#### [What is expected]
The entire set of lines below should be copied exactly.

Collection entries
[Start of section]

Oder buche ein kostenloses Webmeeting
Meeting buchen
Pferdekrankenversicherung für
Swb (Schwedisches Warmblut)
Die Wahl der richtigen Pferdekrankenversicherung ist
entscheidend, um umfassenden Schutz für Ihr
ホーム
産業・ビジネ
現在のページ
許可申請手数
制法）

[End of section]

#### [Output of the task]
Oder buche ein kostenloses Webmeeting
Meeting buchen
Pferdekrankenversicherung für
Swb (Schwedisches Warmblut)
Die Wahl der richtigen Pferdekrankenversicherung ist
entscheidend, um umfassenden Schutz für Ihr
ホーム
産業・ビジネ
現在のページ
許可申請手数
制法）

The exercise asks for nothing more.